Yonca Karakaş

Şeylerin Anatomisi​

21 Ocak - 25 Şubat, 2017

Yonca Karakaş’ın ilk kişisel sergisi ‘Şeylerin Anatomisi’, insan zihninin zaman içindeki gelişim sürecine ve dayatılan dogmalara odaklanıyor. Karakaş, kullandığı objeler, kurguladığı mekanlar, yarattığı karakterlerle 'gerçeklik' algısını yeniden tariflendirdiği sergisiyle 21 Ocak – 25 Şubat tarihleri arasında Pg Art Gallery’de izleyiciyle buluşuyor.

John Locke’a göre insan zihni dünyaya ‘tabula rasa’ yani boş bir levha olarak gelir. Zamanla öğrenilen bilgi bu levha üzerine işlenir. Aslında edinilen her bilgi zihnin tüm özgürlüğünü elinden alır. Özgür zihin zamanla belirli dogmalara sahip olarak özgürlüğünü tamamen yitirir ve bu yitiriliş sürecini hiçbir zaman kavrayamaz. Varoluş çabası içerisinde olan insanın en büyük sorunu, zamanla etrafını kuşatacak olan bu birçok duvardan habersiz yola çıkmasıdır. Ne yazık ki yolun sonunda evrensel tek bir zihin yapısı ile karşı karşıya kalmıştır.

Ataları tarafından nesillere aktarılan her türlü bilgi ve hikaye bugünün ve geleceğin yol göstericisi halinde. Tüm bu gerçekliğe sarılıp sınırlı hayatını buna göre şekillendiren varlık, idealar dünyasında şeylere verdiği anlam sayesinde öz'e yani asıl gerçekliğe ulaşamıyor, idealarla oyalanıyor. Sanatçı çalışmalarında genel olarak var olan evrenin hikayelerini alternatif evrenlerde gösteriyor, bunu yaparken de tarih, din, psikoloji üzerinden ilerlemeye çalışıyor.

İzleyicinin ''gerçeklik'' algısını kullandığı objeler, mekan, durum ve karakterler ile değiştirerek yepyeni bir evren yaratıyor. Çerçeve içinde etler, şekerden haçlar, dev ıstakozlar, donut'tan kolyeler, kusursuz tenler, göz temasıdan kaçınan android ve soğuk karakterler ve klonlama…

Karakaş ilk kişisel sergisi ‘Şeylerin Anatomisi’nde "şey" kelimesine şekil veriyor.

Şey: Duyularla kavranabilen cisimler, cansız varlık, nesne, madde, eşya.
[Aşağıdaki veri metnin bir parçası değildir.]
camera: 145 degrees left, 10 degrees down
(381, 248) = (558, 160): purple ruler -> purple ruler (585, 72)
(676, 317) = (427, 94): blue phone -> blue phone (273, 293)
Felsefede; düşünen bilincin konusu olabilen, gerçekte var olmayıpta yalnızca düşünülmüş olan herşey. Bilinçten yoksun varlık.
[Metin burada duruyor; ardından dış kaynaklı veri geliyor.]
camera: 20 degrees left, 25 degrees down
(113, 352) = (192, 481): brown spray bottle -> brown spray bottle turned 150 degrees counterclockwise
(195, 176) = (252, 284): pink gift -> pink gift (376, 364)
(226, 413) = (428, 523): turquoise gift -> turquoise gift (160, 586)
"Şey" etrafında bulunan diğer imgelerle birlikte hareket ederken kendi anlamını yaratıyor. Herhangi bir cümle içersinde düşününce cümlenin diğer kelimeleri ile birlikte onunla ilgili belirli bazı fikirler edinebiliyoruz ama tek başına iken tamamen belirsiz. Burada belirsizlikle birlikte tuhaf bir çekiciliğe de sahip bilinmeyeni işaret ederken kullanıldığında bile, paradoksal olarak yine kendine işaret ediyor. Kelimeler içersinde joker gibi onu heryere koyabilir her yere sığdırabilir her şekle sokabilirsiz.
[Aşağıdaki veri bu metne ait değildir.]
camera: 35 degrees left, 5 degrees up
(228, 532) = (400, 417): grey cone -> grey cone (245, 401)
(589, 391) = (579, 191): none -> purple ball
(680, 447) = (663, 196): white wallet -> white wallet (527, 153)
‘Fotoğraf çekerken büyük anlamlar oluşturabilecek miyim, bugün de mesaj verebilecek miyim? gibi bir duruma kendimi sokmaktansa içimden gelen herşeyi deniyorum. Sıkıştırılmış bir gerçeklik içinde yaşamaya çalıştığımız bu evrende hiçbir mesaj verme kaygısı içinde olmadan dilediğini yapabilme özgürlüğü; yaptığım işte bana ait içinde özgürce hareket edebileceğim bugünün bilgisinden ve normlarından uzak alternatif bir alan oluşturuyor.’